Friends with connections to celebrities have gotten her business from well-known clients. Actress Kellie Martin of Life Goes On and ER blogged and Tweeted about First Friends, which got her some business.
A New York City boutique also displays her work and takes commissions.
Chainani is collecting vintage and antique toys to paint, so she can use the artwork to start a line of stationery. "I really think that will appeal to people’s sense of nostalgia," she said. She would like to expand her line of stationery to include items such as sketchbooks and notebooks. She wants to be in more boutiques, and eventually hire someone to handle operations so she can concentrate on the art.
"It’s a unique product, so getting people to understand what I do is my biggest challenge," Chainani said.
Balancing work and family
Chainani rises at 7 a.m. and gets the kids ready to drop them off by 9 a.m.

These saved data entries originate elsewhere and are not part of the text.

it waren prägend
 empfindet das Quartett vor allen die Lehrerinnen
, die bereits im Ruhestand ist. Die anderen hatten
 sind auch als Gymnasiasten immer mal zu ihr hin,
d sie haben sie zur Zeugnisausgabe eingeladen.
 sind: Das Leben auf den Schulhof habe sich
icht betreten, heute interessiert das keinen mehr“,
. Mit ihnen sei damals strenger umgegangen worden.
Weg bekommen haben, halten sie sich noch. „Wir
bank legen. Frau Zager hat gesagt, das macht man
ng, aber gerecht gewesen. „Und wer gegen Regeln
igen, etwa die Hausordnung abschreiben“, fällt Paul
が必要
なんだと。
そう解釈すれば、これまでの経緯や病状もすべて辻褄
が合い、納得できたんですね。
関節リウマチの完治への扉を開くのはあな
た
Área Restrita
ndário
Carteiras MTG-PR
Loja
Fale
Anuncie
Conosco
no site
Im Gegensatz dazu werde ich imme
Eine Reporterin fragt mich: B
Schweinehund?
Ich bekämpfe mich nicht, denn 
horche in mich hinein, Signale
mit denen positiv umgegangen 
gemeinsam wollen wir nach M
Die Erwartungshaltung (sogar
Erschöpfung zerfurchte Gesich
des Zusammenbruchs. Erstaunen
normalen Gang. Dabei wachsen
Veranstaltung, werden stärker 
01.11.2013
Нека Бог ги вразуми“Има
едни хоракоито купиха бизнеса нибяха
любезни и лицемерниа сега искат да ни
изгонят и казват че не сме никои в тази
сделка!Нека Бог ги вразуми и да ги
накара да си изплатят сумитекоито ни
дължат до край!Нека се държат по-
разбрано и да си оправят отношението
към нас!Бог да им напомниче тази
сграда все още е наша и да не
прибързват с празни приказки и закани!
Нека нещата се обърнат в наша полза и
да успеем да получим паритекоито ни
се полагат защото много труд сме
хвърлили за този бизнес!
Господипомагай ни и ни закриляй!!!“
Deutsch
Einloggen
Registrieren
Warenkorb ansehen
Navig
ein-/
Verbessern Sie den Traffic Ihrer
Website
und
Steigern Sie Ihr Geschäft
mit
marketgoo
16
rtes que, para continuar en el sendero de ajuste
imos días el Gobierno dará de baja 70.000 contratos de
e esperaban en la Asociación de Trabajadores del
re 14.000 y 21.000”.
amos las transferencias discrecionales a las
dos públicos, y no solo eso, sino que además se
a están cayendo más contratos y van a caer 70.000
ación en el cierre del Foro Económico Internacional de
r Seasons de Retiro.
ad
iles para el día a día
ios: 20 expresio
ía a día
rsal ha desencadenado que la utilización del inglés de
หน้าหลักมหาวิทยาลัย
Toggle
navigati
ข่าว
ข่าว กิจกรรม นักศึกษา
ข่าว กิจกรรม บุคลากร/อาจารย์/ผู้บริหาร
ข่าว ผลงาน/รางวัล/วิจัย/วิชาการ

Then she works – painting, taking orders, framing, shipping – until the kids are picked up at 2:45 p.m. "After I pick up my kids, my time is theirs," she said. "I don’t do any more work until they go to bed."
After the kids are put down about 7:30 or 8 p.m., Chainani takes care of any urgent matters, then spends time with her husband.
"Don’t be afraid to use your friends to get your name out," Chainani said. "And make sure you are doing something you love, because if you are not, you’re not going to put the time and work into it."